→ DATASET ENTRIES
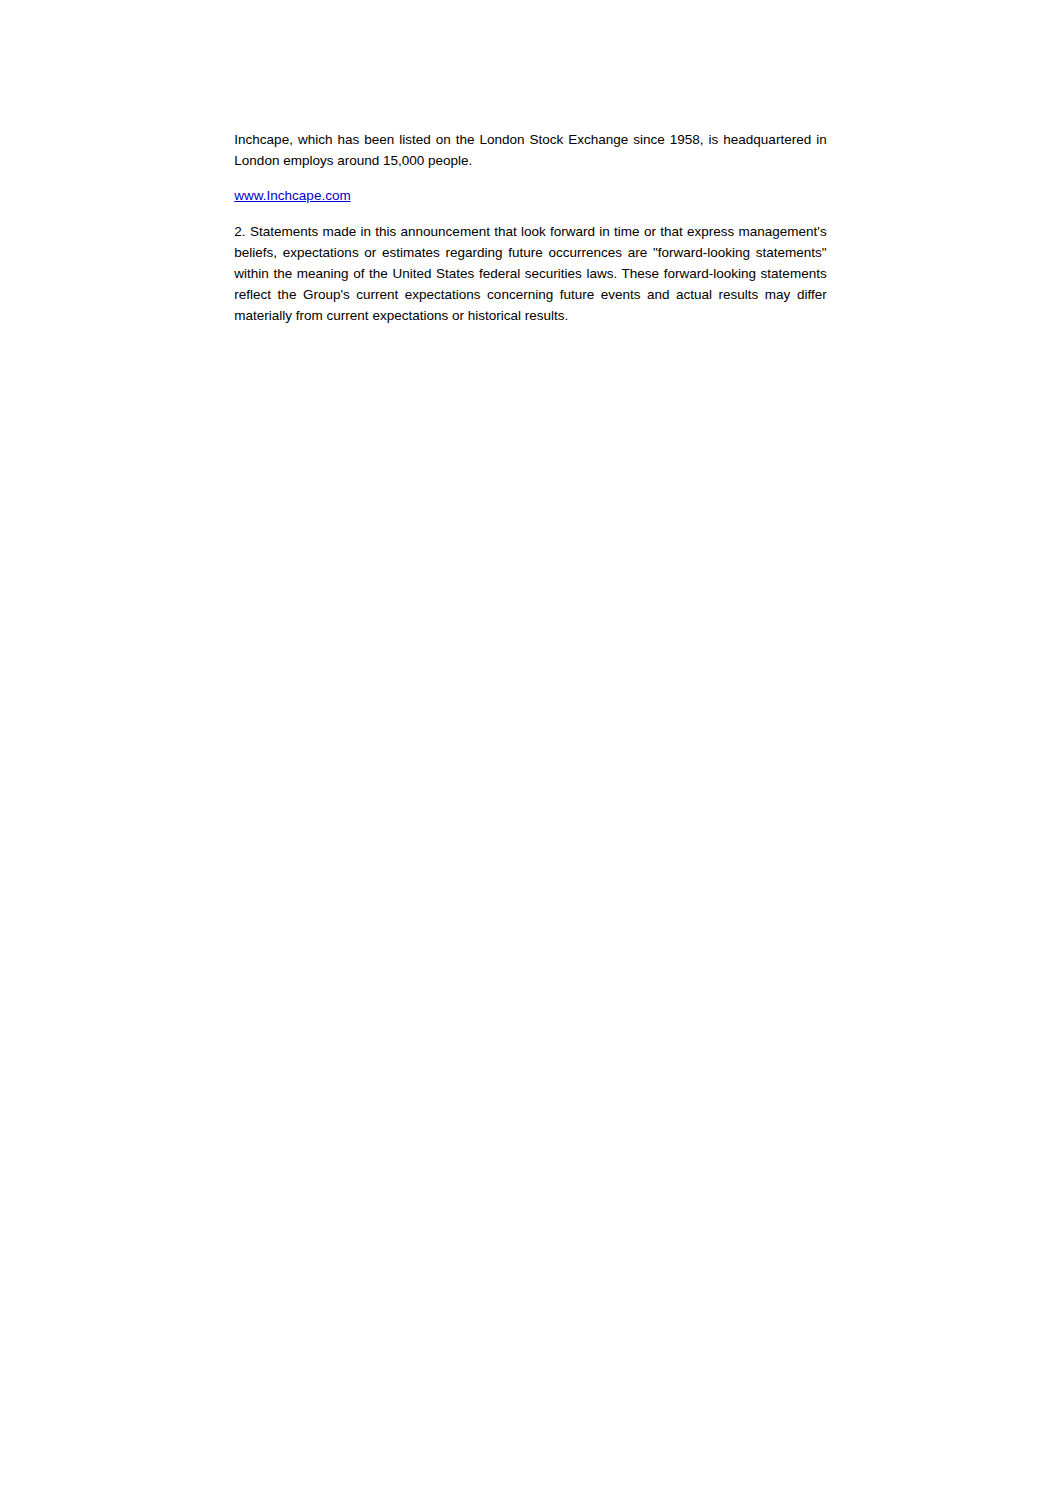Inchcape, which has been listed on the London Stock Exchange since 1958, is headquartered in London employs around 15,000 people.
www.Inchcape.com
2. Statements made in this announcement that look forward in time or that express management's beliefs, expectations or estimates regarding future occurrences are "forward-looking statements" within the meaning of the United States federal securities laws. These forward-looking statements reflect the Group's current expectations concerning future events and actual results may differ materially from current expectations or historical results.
---
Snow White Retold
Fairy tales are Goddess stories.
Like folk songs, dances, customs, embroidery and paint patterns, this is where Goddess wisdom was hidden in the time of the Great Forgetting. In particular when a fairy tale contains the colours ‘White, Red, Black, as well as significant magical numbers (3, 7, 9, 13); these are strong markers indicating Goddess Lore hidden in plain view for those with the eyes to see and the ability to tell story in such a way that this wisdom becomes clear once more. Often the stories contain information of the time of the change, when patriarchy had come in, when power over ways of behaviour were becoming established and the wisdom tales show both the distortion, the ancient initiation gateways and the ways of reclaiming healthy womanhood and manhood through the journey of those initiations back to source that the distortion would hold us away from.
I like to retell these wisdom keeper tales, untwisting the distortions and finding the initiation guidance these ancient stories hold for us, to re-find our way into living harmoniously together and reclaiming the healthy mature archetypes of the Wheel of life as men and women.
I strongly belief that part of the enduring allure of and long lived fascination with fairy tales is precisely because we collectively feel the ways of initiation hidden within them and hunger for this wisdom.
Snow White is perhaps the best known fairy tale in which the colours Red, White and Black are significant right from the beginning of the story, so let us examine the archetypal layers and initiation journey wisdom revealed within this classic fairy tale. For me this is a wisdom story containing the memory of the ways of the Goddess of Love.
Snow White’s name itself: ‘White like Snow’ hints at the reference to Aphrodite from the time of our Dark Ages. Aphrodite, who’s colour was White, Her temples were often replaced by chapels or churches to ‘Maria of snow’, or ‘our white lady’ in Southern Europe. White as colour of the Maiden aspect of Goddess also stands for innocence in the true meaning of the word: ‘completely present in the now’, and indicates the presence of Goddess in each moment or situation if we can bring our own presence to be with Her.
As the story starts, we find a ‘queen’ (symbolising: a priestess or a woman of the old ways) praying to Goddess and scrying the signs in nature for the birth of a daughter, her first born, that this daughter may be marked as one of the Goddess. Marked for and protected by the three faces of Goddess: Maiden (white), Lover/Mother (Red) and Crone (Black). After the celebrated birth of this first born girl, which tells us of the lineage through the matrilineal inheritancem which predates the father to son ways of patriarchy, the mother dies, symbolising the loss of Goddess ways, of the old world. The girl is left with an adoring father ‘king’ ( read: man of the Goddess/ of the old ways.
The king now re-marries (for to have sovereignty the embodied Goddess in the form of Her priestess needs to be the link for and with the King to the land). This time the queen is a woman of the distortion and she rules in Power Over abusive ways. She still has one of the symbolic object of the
--
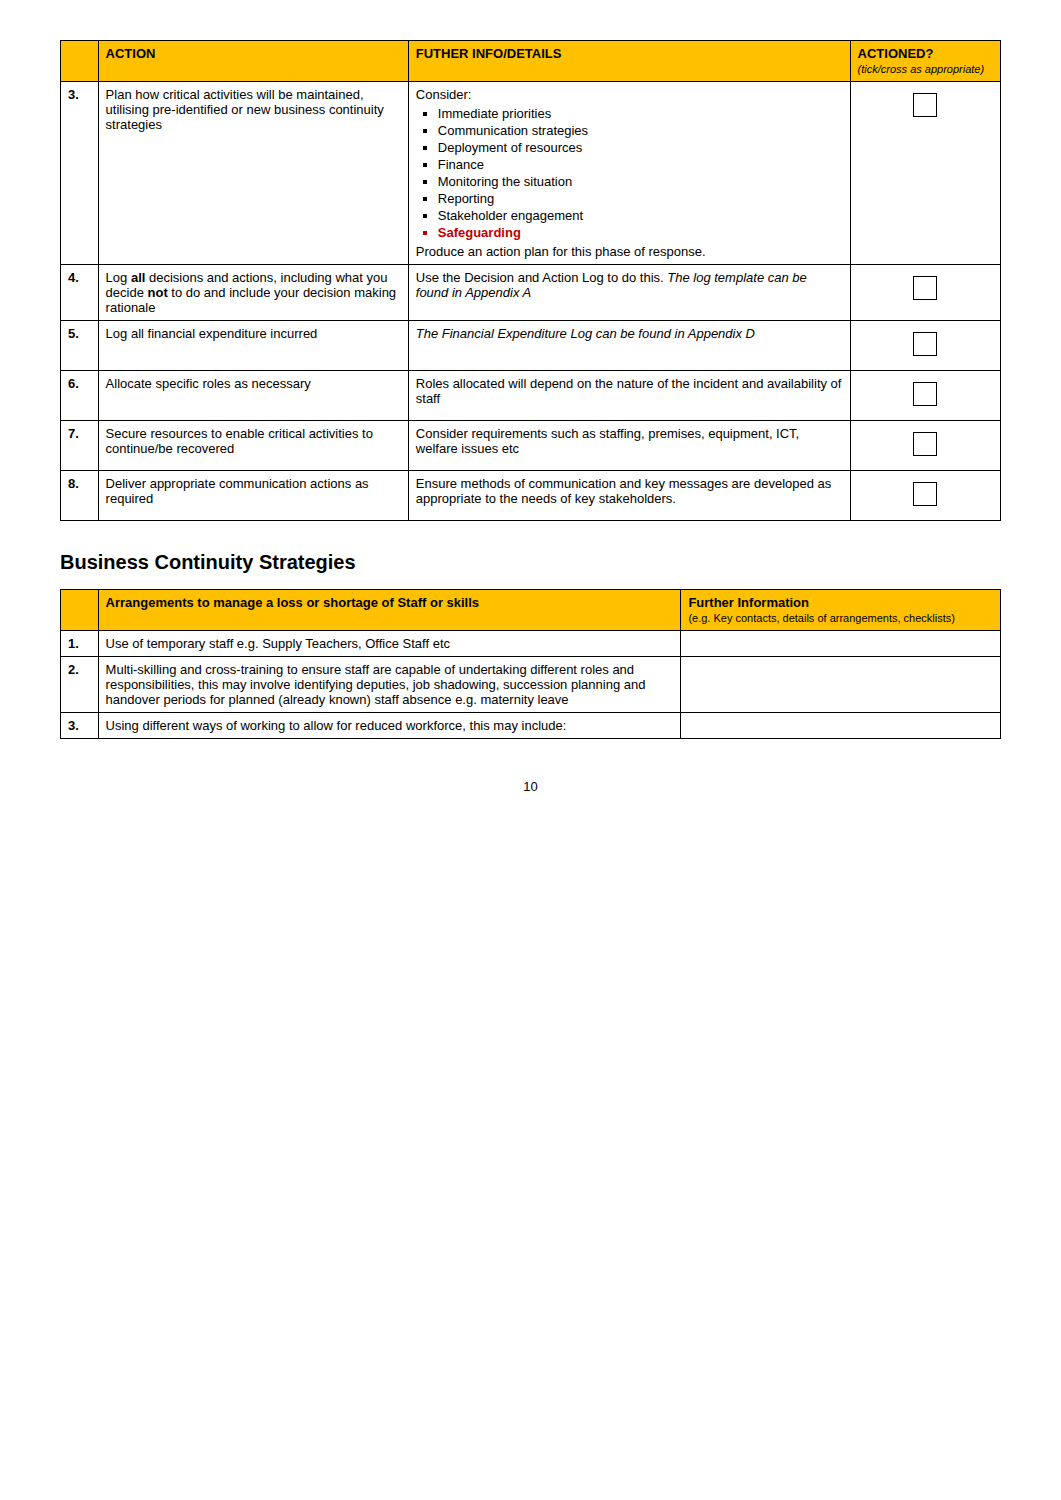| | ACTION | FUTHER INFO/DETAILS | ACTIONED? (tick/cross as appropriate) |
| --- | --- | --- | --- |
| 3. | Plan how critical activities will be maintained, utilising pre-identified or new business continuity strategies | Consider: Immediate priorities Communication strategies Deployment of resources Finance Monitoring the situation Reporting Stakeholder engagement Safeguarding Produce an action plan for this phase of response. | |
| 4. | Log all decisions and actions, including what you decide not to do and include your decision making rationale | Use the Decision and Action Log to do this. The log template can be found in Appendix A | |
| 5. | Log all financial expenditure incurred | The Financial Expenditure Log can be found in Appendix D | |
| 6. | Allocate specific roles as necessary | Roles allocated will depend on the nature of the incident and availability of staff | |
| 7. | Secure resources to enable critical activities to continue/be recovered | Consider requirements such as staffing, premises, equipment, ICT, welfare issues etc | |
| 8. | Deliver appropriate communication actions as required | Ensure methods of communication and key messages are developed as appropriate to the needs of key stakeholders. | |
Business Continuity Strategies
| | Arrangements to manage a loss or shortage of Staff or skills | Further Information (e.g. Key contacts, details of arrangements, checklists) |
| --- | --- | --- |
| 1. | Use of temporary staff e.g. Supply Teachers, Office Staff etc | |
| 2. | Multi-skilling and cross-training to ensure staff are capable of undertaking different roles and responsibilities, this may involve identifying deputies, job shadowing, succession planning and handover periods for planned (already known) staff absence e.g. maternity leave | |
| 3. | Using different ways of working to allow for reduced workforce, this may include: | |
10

→ PROBLEM TO SOLVE
Take the entries above and return only the lines from the one with "Snow White’s name" to the one with "The king now", both included, unchanged.

→ SOLUTION TO THE EXERCISE
Snow White’s name itself: ‘White like Snow’ hints at the reference to Aphrodite from the time of our Dark Ages. Aphrodite, who’s colour was White, Her temples were often replaced by chapels or churches to ‘Maria of snow’, or ‘our white lady’ in Southern Europe. White as colour of the Maiden aspect of Goddess also stands for innocence in the true meaning of the word: ‘completely present in the now’, and indicates the presence of Goddess in each moment or situation if we can bring our own presence to be with Her.
As the story starts, we find a ‘queen’ (symbolising: a priestess or a woman of the old ways) praying to Goddess and scrying the signs in nature for the birth of a daughter, her first born, that this daughter may be marked as one of the Goddess. Marked for and protected by the three faces of Goddess: Maiden (white), Lover/Mother (Red) and Crone (Black). After the celebrated birth of this first born girl, which tells us of the lineage through the matrilineal inheritancem which predates the father to son ways of patriarchy, the mother dies, symbolising the loss of Goddess ways, of the old world. The girl is left with an adoring father ‘king’ ( read: man of the Goddess/ of the old ways.
The king now re-marries (for to have sovereignty the embodied Goddess in the form of Her priestess needs to be the link for and with the King to the land). This time the queen is a woman of the distortion and she rules in Power Over abusive ways. She still has one of the symbolic object of the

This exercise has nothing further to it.